(Stored items)
======

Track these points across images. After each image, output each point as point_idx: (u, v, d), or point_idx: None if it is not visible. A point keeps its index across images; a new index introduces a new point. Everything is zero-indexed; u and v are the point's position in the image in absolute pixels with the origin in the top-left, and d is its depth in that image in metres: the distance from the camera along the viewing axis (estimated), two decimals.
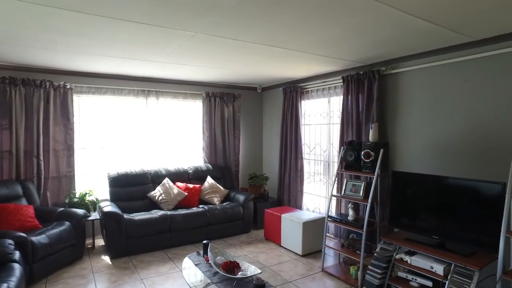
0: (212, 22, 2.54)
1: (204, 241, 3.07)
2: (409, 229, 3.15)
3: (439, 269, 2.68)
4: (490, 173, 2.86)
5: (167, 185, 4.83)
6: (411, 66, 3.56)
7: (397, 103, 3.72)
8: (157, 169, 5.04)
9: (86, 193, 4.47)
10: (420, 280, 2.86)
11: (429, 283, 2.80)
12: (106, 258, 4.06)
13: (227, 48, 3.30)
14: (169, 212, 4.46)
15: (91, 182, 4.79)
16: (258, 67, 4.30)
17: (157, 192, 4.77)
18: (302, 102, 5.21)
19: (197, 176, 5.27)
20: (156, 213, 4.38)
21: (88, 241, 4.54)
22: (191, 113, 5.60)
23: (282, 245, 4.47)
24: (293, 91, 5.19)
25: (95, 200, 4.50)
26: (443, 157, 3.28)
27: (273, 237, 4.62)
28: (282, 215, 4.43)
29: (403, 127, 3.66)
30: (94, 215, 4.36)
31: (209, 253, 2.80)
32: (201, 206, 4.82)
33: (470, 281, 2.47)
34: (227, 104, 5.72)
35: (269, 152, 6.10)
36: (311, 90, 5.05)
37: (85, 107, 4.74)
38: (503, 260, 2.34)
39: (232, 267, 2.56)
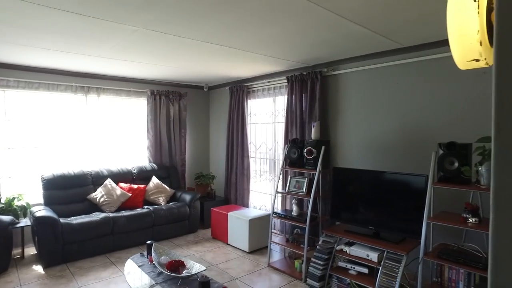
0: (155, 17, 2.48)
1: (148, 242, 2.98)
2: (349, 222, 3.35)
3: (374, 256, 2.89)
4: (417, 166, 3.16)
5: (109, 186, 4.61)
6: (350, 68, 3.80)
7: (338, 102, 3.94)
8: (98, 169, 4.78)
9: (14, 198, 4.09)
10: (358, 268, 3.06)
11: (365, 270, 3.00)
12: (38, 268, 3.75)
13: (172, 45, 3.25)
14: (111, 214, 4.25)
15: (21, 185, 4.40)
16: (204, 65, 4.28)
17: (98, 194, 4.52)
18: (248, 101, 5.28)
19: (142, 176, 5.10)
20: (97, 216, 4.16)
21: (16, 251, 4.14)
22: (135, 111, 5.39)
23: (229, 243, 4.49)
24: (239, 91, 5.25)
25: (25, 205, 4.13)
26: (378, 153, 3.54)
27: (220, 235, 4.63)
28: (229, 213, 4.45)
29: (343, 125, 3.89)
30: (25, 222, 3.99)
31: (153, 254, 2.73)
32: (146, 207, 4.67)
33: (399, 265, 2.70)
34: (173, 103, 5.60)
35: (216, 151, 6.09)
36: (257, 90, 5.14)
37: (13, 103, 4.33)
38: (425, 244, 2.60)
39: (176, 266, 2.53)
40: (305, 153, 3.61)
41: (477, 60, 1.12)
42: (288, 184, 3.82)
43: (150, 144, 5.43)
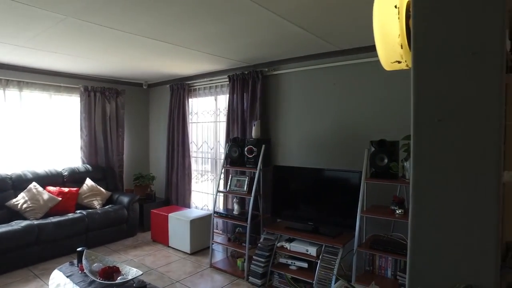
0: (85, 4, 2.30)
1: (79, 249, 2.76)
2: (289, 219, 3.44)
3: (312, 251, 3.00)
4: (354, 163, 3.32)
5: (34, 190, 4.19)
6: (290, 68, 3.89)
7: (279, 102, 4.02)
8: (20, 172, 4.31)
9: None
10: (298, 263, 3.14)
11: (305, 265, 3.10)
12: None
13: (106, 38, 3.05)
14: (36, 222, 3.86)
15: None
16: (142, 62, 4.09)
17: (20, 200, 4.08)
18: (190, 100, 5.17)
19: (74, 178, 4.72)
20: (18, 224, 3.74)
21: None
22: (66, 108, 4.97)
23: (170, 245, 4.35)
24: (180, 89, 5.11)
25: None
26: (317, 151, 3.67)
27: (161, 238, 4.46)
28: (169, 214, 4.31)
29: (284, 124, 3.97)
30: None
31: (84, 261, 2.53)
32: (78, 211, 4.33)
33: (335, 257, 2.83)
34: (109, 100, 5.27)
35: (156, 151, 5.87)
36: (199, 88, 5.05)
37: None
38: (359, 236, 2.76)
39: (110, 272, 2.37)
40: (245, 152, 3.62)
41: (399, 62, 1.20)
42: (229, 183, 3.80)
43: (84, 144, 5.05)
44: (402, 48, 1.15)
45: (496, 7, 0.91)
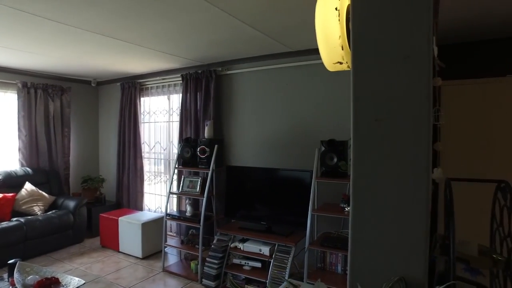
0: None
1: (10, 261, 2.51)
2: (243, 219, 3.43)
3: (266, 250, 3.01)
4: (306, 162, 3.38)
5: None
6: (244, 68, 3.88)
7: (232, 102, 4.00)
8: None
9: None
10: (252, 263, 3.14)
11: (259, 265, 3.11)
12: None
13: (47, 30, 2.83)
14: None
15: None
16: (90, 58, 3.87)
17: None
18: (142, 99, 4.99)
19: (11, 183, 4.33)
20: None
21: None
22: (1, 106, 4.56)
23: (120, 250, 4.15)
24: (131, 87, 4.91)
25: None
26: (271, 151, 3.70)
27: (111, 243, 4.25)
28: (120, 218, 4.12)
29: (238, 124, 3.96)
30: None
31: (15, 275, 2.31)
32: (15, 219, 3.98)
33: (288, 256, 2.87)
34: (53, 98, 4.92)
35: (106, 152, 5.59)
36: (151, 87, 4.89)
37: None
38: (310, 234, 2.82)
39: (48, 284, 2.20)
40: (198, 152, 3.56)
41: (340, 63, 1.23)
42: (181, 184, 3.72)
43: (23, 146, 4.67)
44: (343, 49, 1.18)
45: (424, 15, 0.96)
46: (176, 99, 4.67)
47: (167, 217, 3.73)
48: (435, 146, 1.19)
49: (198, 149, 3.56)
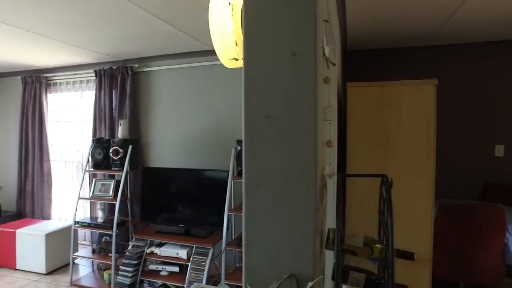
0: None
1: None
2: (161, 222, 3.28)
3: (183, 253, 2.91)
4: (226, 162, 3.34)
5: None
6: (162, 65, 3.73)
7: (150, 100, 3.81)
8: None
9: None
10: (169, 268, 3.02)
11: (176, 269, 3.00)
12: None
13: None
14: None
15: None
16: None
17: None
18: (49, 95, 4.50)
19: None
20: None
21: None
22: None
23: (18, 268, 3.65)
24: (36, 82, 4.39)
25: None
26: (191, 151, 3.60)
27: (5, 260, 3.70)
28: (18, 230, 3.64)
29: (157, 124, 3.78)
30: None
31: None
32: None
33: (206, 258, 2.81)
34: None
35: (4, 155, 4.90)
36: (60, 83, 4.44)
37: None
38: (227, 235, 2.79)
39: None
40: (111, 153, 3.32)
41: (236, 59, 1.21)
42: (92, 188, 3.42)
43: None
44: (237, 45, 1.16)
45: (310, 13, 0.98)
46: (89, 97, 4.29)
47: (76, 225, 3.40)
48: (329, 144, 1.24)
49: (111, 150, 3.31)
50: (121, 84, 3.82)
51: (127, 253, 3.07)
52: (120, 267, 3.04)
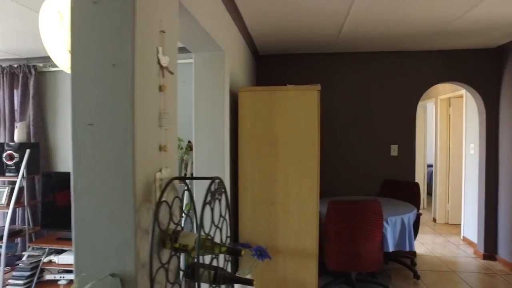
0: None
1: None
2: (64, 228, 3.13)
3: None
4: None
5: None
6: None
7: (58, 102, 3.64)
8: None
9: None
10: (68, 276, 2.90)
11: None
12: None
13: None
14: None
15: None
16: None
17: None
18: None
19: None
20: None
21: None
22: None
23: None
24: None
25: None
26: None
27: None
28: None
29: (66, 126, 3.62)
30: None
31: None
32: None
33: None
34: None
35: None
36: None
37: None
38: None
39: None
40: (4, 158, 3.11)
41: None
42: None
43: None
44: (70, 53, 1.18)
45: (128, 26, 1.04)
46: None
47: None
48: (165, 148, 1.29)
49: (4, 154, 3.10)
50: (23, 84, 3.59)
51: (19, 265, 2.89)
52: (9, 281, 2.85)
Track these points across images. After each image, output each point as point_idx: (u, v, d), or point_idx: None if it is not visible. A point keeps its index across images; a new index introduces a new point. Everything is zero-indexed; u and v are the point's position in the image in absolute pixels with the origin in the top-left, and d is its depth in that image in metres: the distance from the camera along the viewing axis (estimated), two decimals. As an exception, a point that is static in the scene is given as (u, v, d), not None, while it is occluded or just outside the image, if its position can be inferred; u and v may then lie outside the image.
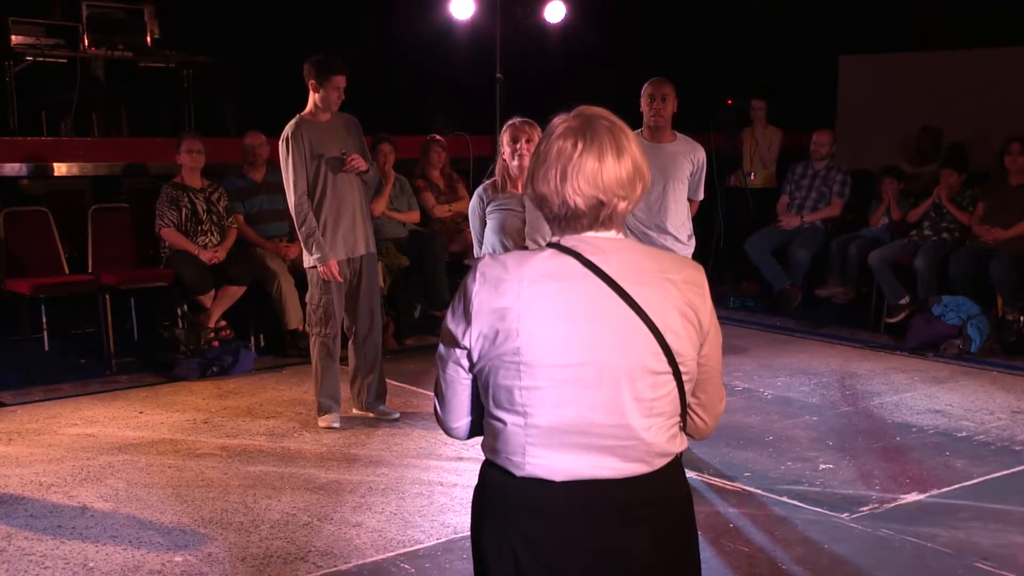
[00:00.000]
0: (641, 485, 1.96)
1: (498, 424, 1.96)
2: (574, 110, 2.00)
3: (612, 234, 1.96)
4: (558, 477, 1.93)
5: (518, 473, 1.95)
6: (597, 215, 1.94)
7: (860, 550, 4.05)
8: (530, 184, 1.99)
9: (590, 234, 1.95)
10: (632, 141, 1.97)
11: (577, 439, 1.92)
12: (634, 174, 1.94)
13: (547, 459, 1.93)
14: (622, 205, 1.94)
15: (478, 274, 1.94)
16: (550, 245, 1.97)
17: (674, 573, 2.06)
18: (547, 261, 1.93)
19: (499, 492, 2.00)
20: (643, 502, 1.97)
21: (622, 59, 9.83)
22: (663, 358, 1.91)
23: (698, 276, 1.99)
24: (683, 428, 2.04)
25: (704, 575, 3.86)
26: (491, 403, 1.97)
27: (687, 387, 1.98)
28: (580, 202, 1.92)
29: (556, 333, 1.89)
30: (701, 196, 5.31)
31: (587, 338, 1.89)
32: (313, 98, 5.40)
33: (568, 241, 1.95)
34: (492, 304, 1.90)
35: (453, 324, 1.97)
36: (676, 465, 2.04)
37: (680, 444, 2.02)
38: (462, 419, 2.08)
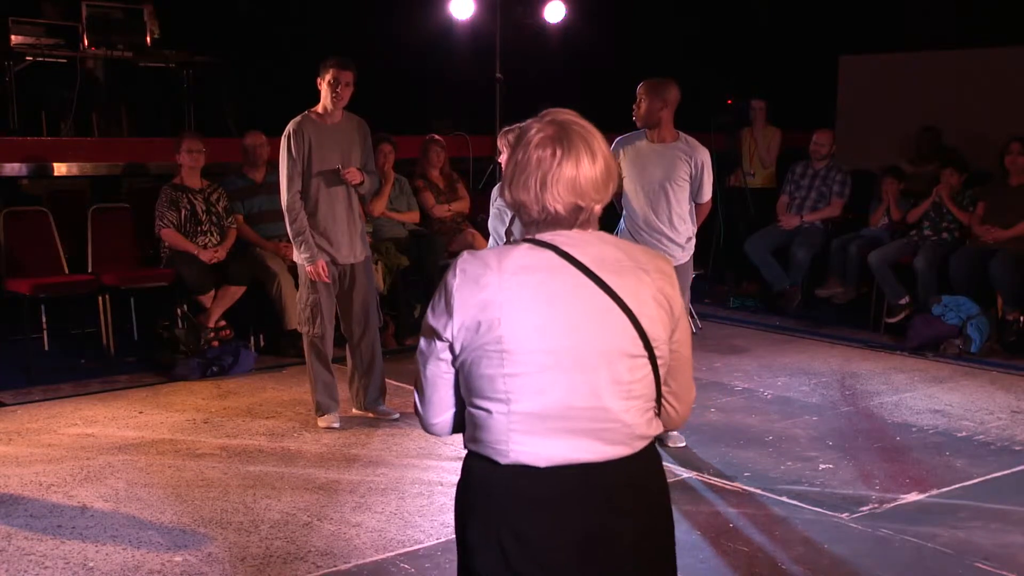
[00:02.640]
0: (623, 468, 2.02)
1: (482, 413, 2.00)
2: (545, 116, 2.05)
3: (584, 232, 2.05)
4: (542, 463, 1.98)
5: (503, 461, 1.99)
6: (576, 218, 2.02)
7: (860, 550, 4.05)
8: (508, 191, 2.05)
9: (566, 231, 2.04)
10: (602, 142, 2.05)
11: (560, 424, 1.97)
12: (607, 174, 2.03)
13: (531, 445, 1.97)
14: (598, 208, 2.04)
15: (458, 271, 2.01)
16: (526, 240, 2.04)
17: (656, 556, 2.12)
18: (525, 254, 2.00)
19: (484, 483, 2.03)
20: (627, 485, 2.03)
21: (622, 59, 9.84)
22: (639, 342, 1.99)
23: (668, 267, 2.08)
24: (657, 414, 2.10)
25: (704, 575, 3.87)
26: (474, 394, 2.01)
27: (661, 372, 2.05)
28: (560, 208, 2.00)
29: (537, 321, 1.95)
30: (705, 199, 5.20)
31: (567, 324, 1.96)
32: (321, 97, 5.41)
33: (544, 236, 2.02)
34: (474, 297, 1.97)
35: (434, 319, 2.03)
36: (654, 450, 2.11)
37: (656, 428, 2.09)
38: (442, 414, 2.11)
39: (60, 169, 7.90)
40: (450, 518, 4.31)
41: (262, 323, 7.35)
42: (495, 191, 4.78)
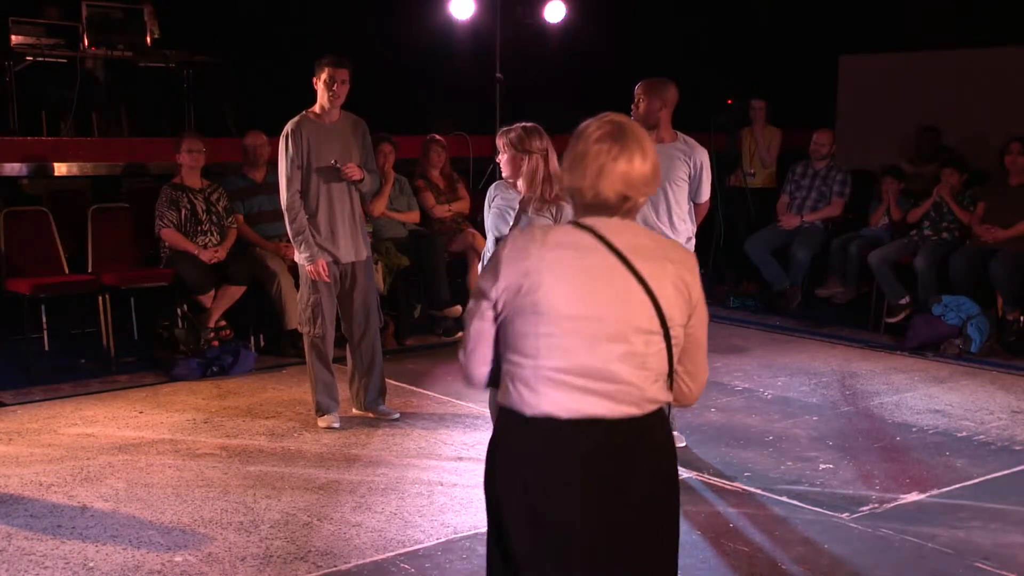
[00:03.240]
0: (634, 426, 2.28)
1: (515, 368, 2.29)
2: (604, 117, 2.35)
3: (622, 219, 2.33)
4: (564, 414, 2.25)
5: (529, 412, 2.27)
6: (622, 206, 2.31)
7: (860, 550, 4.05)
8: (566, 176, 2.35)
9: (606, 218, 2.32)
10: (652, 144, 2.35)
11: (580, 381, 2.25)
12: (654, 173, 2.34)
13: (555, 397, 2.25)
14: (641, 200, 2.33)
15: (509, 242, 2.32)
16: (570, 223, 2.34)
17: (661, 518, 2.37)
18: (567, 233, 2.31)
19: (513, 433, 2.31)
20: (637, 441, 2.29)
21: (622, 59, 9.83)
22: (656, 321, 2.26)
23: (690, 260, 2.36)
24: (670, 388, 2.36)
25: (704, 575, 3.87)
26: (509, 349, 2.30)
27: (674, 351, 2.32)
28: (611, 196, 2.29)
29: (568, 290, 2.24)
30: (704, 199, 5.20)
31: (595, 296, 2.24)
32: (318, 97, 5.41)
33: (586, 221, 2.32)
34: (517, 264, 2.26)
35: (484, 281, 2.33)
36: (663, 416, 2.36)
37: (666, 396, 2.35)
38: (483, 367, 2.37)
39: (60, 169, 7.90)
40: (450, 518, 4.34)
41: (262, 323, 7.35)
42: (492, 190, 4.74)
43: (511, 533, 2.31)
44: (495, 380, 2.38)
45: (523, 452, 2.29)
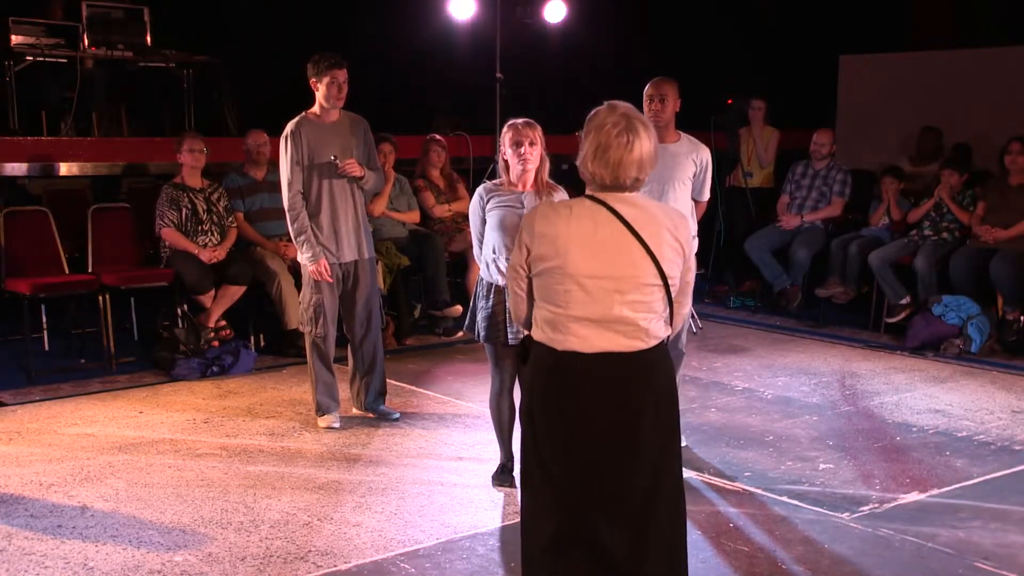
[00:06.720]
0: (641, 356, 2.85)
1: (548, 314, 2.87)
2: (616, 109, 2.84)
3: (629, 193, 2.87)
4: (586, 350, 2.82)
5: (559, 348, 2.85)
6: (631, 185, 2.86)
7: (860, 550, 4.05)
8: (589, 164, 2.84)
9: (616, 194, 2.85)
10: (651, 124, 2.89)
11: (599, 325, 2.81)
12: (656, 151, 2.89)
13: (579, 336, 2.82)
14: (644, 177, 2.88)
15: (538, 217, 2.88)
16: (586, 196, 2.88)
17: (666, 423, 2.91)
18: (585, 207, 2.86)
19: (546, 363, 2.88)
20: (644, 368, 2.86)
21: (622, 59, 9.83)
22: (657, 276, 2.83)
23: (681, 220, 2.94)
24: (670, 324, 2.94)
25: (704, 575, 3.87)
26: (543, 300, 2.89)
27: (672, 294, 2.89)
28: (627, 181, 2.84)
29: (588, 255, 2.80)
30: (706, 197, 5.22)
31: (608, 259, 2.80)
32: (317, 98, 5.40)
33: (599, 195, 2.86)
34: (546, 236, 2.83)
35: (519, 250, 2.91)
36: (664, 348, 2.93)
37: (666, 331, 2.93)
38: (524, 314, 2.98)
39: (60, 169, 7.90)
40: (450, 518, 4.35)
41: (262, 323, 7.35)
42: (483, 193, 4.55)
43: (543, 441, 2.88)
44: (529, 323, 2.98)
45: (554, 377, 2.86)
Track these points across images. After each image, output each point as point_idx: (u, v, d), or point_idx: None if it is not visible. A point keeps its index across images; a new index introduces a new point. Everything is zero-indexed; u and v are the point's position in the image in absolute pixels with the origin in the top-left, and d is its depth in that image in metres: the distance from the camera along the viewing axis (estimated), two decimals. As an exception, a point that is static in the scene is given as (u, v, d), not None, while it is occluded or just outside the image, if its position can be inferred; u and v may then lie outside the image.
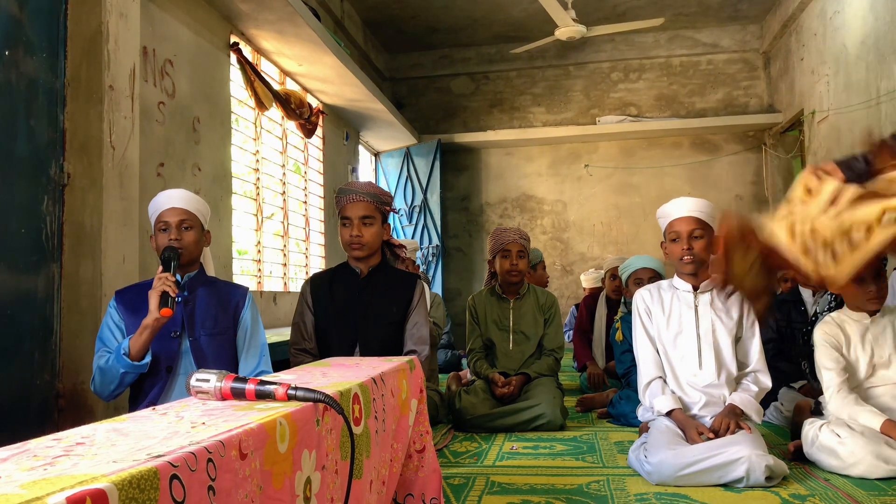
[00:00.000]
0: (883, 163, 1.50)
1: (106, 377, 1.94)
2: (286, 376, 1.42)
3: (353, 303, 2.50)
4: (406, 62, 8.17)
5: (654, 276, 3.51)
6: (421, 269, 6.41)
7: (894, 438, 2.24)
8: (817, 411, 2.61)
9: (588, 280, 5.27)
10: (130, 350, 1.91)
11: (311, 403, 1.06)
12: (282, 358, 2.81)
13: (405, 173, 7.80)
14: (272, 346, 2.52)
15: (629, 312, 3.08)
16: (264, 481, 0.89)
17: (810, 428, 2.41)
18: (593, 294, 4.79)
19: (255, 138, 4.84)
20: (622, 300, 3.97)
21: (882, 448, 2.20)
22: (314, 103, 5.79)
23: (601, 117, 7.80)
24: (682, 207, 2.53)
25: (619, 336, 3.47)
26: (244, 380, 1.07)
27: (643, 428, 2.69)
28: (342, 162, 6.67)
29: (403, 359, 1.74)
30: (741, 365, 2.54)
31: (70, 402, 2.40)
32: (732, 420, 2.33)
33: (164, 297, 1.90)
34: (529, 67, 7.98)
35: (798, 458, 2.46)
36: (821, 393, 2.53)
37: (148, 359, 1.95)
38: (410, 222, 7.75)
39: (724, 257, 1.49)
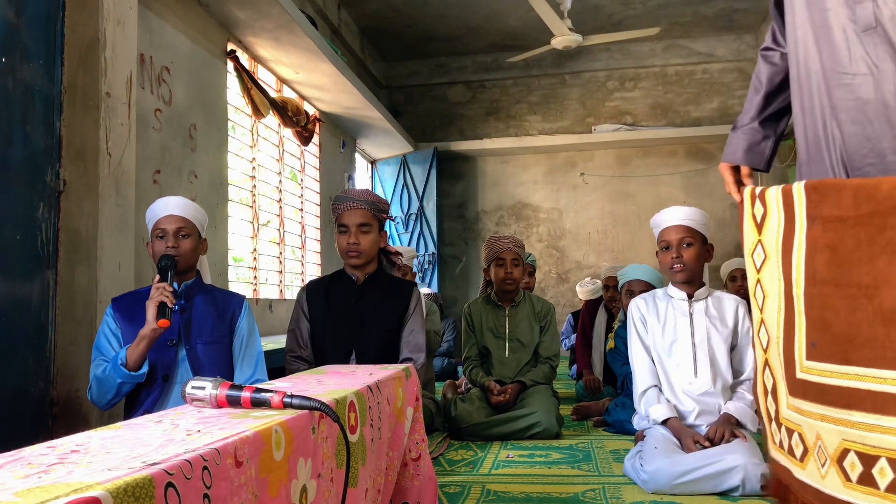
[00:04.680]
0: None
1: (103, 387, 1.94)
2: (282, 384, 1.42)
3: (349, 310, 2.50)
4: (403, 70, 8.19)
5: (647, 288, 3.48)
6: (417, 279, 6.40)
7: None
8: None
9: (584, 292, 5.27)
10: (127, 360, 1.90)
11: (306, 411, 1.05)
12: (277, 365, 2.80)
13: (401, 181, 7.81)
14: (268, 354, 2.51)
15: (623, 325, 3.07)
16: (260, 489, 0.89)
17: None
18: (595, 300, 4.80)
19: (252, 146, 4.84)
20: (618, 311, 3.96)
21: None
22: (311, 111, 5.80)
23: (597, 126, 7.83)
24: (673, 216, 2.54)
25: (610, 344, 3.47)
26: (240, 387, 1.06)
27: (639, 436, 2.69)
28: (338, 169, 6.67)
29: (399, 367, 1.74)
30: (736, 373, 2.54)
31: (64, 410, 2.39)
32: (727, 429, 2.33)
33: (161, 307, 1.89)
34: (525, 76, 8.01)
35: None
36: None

======

- _Task goal_
Retype only the stretch of lines above starting at the one with "8: (817, 411, 2.61)" and stopping at the one with "28: (342, 162, 6.67)", exactly as written, with both kept.

- _Solved problem_
8: (817, 411, 2.61)
9: (588, 280, 5.27)
10: (130, 350, 1.91)
11: (311, 403, 1.06)
12: (282, 358, 2.81)
13: (405, 173, 7.80)
14: (272, 346, 2.52)
15: (629, 312, 3.08)
16: (264, 481, 0.89)
17: (810, 428, 2.41)
18: (593, 294, 4.79)
19: (255, 138, 4.84)
20: (622, 300, 3.97)
21: (882, 448, 2.20)
22: (314, 103, 5.79)
23: (601, 117, 7.80)
24: (682, 207, 2.53)
25: (619, 336, 3.47)
26: (244, 380, 1.07)
27: (643, 428, 2.69)
28: (342, 162, 6.67)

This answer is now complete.